Immigration standards and crime

The juxtaposition of a Red Star report on a Somali writer from Minneapolis who is being charged with sexual assault on a minor, and Governor Pawlenty's proposed immigration reforms should generate discussion on what kind of people are entering to our country, legally or illegally.

While there is nothing in the Red Star story on Mr. Mahamud Abdullahi Isse to indicate he had a prior criminal history before coming to America, does anyone know one way or another? We assume he came legally, as that issue has not been raised, and it is certainly more difficult for people from far away lands like Somalia to enter illicitly, but what criminal background screening took place? Mr. Isse is 70 years old; is it reasonable to assume that the alleged molestation is the first time? Maybe it is, maybe not. But do we really know?

Anti-Strib has been all over the criminal illegal alien story. Why are very bad people allowed to cross our borders? We have enough scumbags of our own without importing the world's refuse.

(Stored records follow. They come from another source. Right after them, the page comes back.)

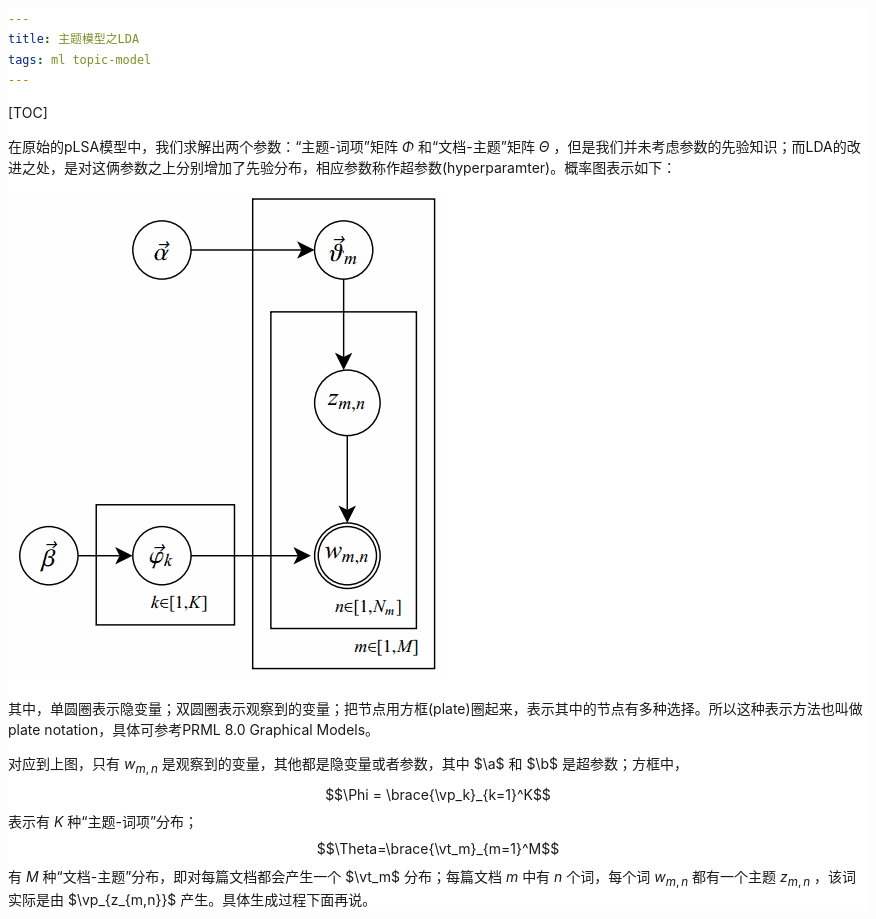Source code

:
 ```yaml
---
title: 主题模型之LDA
tags: ml topic-model
---
```


$\newcommand{\X}{\mathcal{X}}
\newcommand{\a}{\vec{\alpha}}
\newcommand{\b}{\vec{\beta}}
\newcommand{\p}{\vec{p}}
\newcommand{\w}{\vec{w}}
\newcommand{\x}{\vec{x}}
\newcommand{\z}{\vec{z}}
\newcommand{\vt}{\vec{\vartheta}}
\newcommand{\vp}{\vec{\varphi}}$


[TOC]

在原始的pLSA模型中，我们求解出两个参数：“主题-词项”矩阵  $\Phi$ 和“文档-主题”矩阵 $\Theta$ ，但是我们并未考虑参数的先验知识；而LDA的改进之处，是对这俩参数之上分别增加了先验分布，相应参数称作超参数(hyperparamter)。概率图表示如下：

![lda pgm](/assets/blog-images/lda_pgm.png)

其中，单圆圈表示隐变量；双圆圈表示观察到的变量；把节点用方框(plate)圈起来，表示其中的节点有多种选择。所以这种表示方法也叫做plate notation，具体可参考PRML 8.0 Graphical Models。

对应到上图，只有 $w_{m,n}$ 是观察到的变量，其他都是隐变量或者参数，其中 $\a$ 和 $\b$ 是超参数；方框中， $$\Phi = \brace{\vp_k}_{k=1}^K$$ 表示有 $K$ 种“主题-词项”分布； $$\Theta=\brace{\vt_m}_{m=1}^M$$ 有 $M$ 种“文档-主题”分布，即对每篇文档都会产生一个 $\vt_m$ 分布；每篇文档 $m$ 中有 $n$ 个词，每个词 $w_{m,n}$ 都有一个主题 $z_{m,n}$ ，该词实际是由 $\vp_{z_{m,n}}$ 产生。具体生成过程下面再说。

As with most conservatives, Rambix welcomes orderly and screened legal immigrants to our country. They should be screened of disease and criminal background and mental health. Few would argue with that.

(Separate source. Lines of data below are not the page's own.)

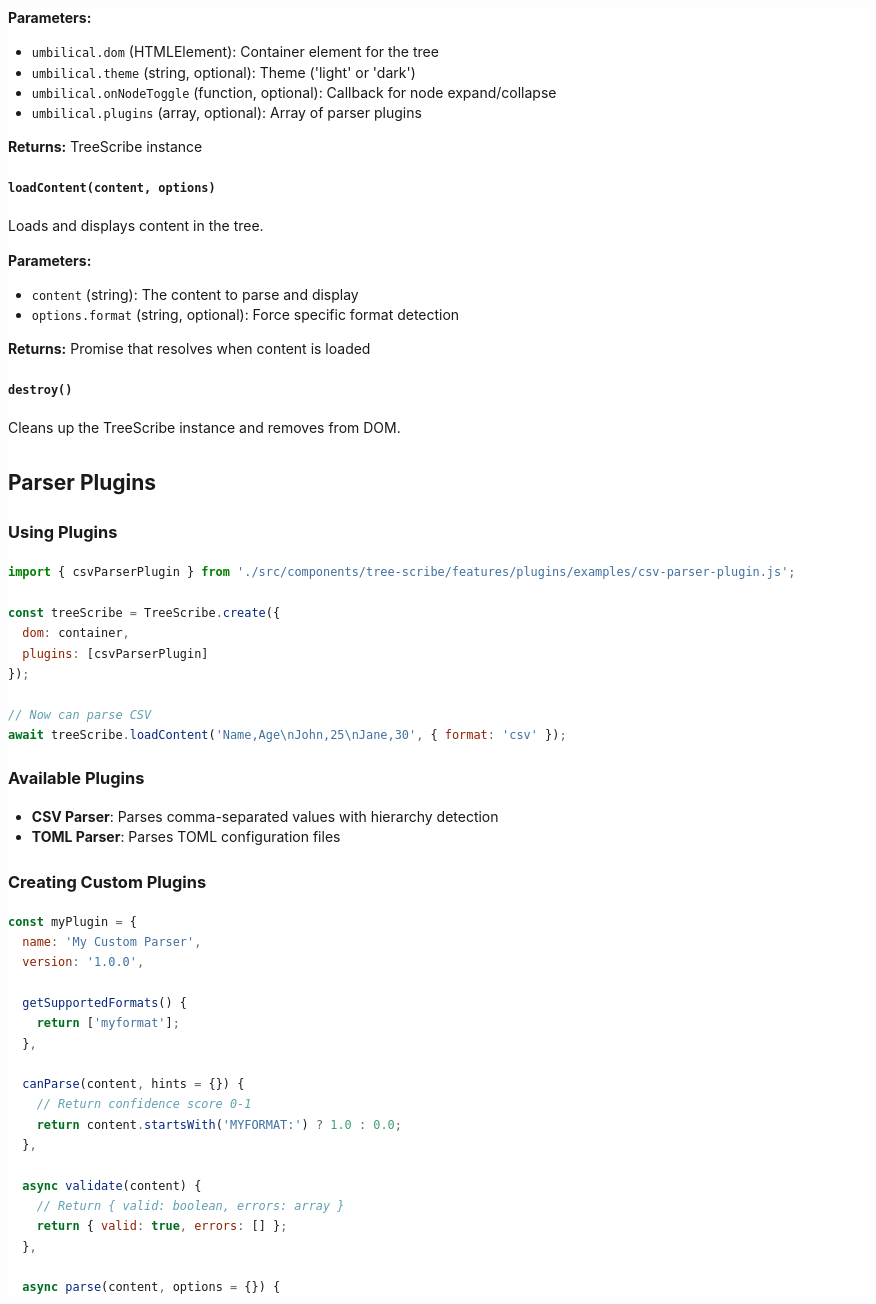 **Parameters:**
- `umbilical.dom` (HTMLElement): Container element for the tree
- `umbilical.theme` (string, optional): Theme ('light' or 'dark')
- `umbilical.onNodeToggle` (function, optional): Callback for node expand/collapse
- `umbilical.plugins` (array, optional): Array of parser plugins

**Returns:** TreeScribe instance

#### `loadContent(content, options)`

Loads and displays content in the tree.

**Parameters:**
- `content` (string): The content to parse and display
- `options.format` (string, optional): Force specific format detection

**Returns:** Promise that resolves when content is loaded

#### `destroy()`

Cleans up the TreeScribe instance and removes from DOM.

## Parser Plugins

### Using Plugins

```javascript
import { csvParserPlugin } from './src/components/tree-scribe/features/plugins/examples/csv-parser-plugin.js';

const treeScribe = TreeScribe.create({
  dom: container,
  plugins: [csvParserPlugin]
});

// Now can parse CSV
await treeScribe.loadContent('Name,Age\nJohn,25\nJane,30', { format: 'csv' });
```

### Available Plugins

- **CSV Parser**: Parses comma-separated values with hierarchy detection
- **TOML Parser**: Parses TOML configuration files

### Creating Custom Plugins

```javascript
const myPlugin = {
  name: 'My Custom Parser',
  version: '1.0.0',
  
  getSupportedFormats() {
    return ['myformat'];
  },
  
  canParse(content, hints = {}) {
    // Return confidence score 0-1
    return content.startsWith('MYFORMAT:') ? 1.0 : 0.0;
  },
  
  async validate(content) {
    // Return { valid: boolean, errors: array }
    return { valid: true, errors: [] };
  },
  
  async parse(content, options = {}) {
```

The problem is, too many criminals are entering our borders. If they make their way to a major city, they are shielded by the likes of the Minneapolis City Council and mayor Ryback, and all the socialists who put political correctness and multiculturalism ahead of public safety and common sense.

Governor Pawlenty's proposal attacks many of these holes in our safety net:

• Establish a 10-member Minnesota Illegal Immigration Enforcement Team that would be federally trained and authorized to question, detain and arrest suspected illegal immigrants.

• Override city ordinances in Minneapolis and St. Paul that prohibit police officers from taking action against illegal immigrants unless they are arrested for a separate crime. Pawlenty said the ordinances violate federal law.

• Put into law a 2002 state administrative rule that prominently marks driver’s licenses of legal foreign visitors with their visa expiration dates. That proposal was a central theme of the Republican governor’s 2002 election campaign, but it was blocked by the DFL-controlled Senate. The Department of Public Safety under Gov. Jesse Ventura implemented the license designation by administrative rule and it continues in force.

• Toughen and add penalties for possession, creation and sale of false IDs. Currently, it is not a crime in Minnesota to possess a false ID unless an intent to commit a crime can be proven.

• Require officers to note the citizenship and immigration status of all arrestees at booking.

• Increase felony penalties for human trafficking when minors are exploited to up to 20 years in prison. In addition, a task force would be set up to seek ways to combat human trafficking.

• Add a state fine of as much as $5,000 to a current federal penalty of $11,000 for employers who knowingly hire or recruit illegal immigrants. In addition, state contracts would prohibit the use of illegal immigrants to perform contracted services.

These common sense proposals will be vilified by the one-world crowd, despite the lessons of 9/11.

Many immigrants are very good, hard-working people. We need to filter the inflow to accept the good folks, and exclude the troublemakers.